Dagumboy (Migration)

Case

[2019] AATA 2687

12 June 2019


Dagumboy (Migration) [2019] AATA 2687 (12 June 2019)

DECISION RECORD

DIVISION:Migration & Refugee Division

APPLICANT:  Mr Francisco Iii Calilung Dagumboy

CASE NUMBER:  1833386

HOME AFFAIRS REFERENCE(S):           BCC2017/4480348

MEMBER:Ann Duffield

DATE:12 June 2019

PLACE OF DECISION:  Brisbane

DECISION:The Tribunal affirms the decision not to grant the applicant a Partner (Temporary) (Class UK) visa.

Statement made on 12 June 2019 at 8:53am

CATCHWORDS
MIGRATION – Partner (Temporary) (Class UK) visa – Subclass 820 (Partner) – no response to invitation to comment on information – sponsorship withdrawn by sponsoring partner – decision under review affirmed

LEGISLATION
Migration Act 1958 (Cth), s 65
Migration Regulations 1994 (Cth), Schedule 2, cls 820.211, 820.221

STATEMENT OF DECISION AND REASONS

APPLICATION FOR REVIEW

  1. This is an application for review of a decision made by a delegate of the Minister for Home Affairs to refuse to grant the applicant a Partner (Temporary) (Class UK) visa under s.65 of the Migration Act 1958 (the Act).

  2. The applicant applied for the visa on 27 November 2017 on the basis of his relationship with his sponsor. At that time, Class UK contained only one subclass: Subclass 820 (Partner). The criteria for the grant of this visa are set out in Part 820 of Schedule 2 to the Migration Regulations 1994 (the Regulations). The primary criteria must be satisfied by at least one applicant. Other members of the family unit, if any, who are applicants for the visa need satisfy only the secondary criteria.

(Records in a dataset)
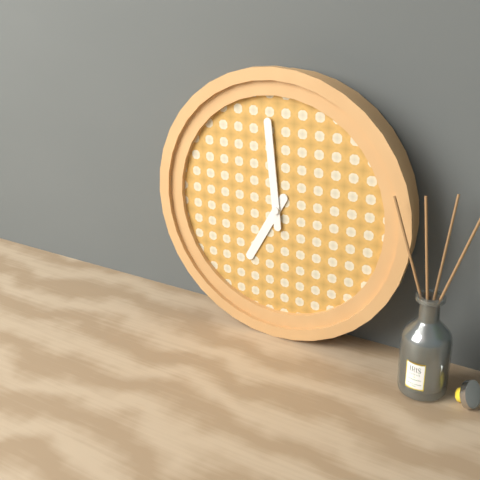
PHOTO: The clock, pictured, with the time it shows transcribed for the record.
6:59
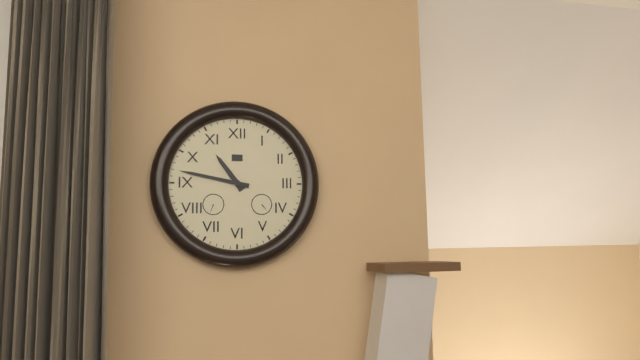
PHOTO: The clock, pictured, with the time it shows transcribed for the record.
10:47
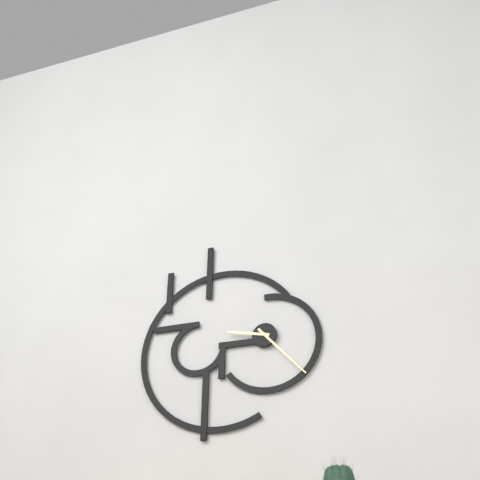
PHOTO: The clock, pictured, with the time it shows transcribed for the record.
9:23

◆ Written tasks ◆
a) In the tribunal decision, on what date did the applicant apply for the visa?
b) Write out the tribunal decision word for word from "2. The applicant" up to and including "the secondary criteria.".
c) Pick up the tribunal decision where it stops and keep writing it.

◆ Replies ◆
a) 27 November 2017

b)
2. The applicant applied for the visa on 27 November 2017 on the basis of his relationship with his sponsor. At that time, Class UK contained only one subclass: Subclass 820 (Partner). The criteria for the grant of this visa are set out in Part 820 of Schedule 2 to the Migration Regulations 1994 (the Regulations). The primary criteria must be satisfied by at least one applicant. Other members of the family unit, if any, who are applicants for the visa need satisfy only the secondary criteria.

c)
  3. The delegate refused to grant the visa on the basis that the visa applicant did not satisfy cl.820.211 or 820.221 because the sponsor withdrew her sponsorship of the applicant.  

  4. The applicant lodged a review of the delegate’s decision with the Tribunal on 13 November 2018.

  5. Information on the file of the Department of Home Affairs (the Department) indicates that the applicant’s relationship with the sponsor has ended and that the sponsoring partner has withdrawn their sponsorship of the application. One of the requirements for the grant of the visa is that the applicant continues to be the spouse or de facto partner of the sponsor at the time of the decision, unless a specified exception to that requirement applies.

  6. On 24 May 2019 the Tribunal wrote to the applicant at the contact address he provided, pursuant to s.359A and s.359(2) of the Act.

  7. The applicant was invited to comment on or respond to the information that the relationship with the sponsor had ended and the sponsor had withdrawn their sponsorship. Further, the applicant was invited to provide information in relation to meeting the required criteria to be satisfied for the grant of the visa if they are no longer in a relationship with the sponsoring partner. The applicant was informed that if the Tribunal did not receive either his comments or response, or the information sought within the period allowed or as extended, it may make a decision on the review without taking any further action. The applicant was also informed that he would lose any entitlement he might have to a hearing if he failed to respond to the Tribunal’s request.

  8. The Tribunal did not receive a response from the review applicant within the specified timeframe for response and at the time of this decision, has received no correspondence from the applicant.

  9. For the following reasons, the Tribunal has concluded that the decision under review should be affirmed.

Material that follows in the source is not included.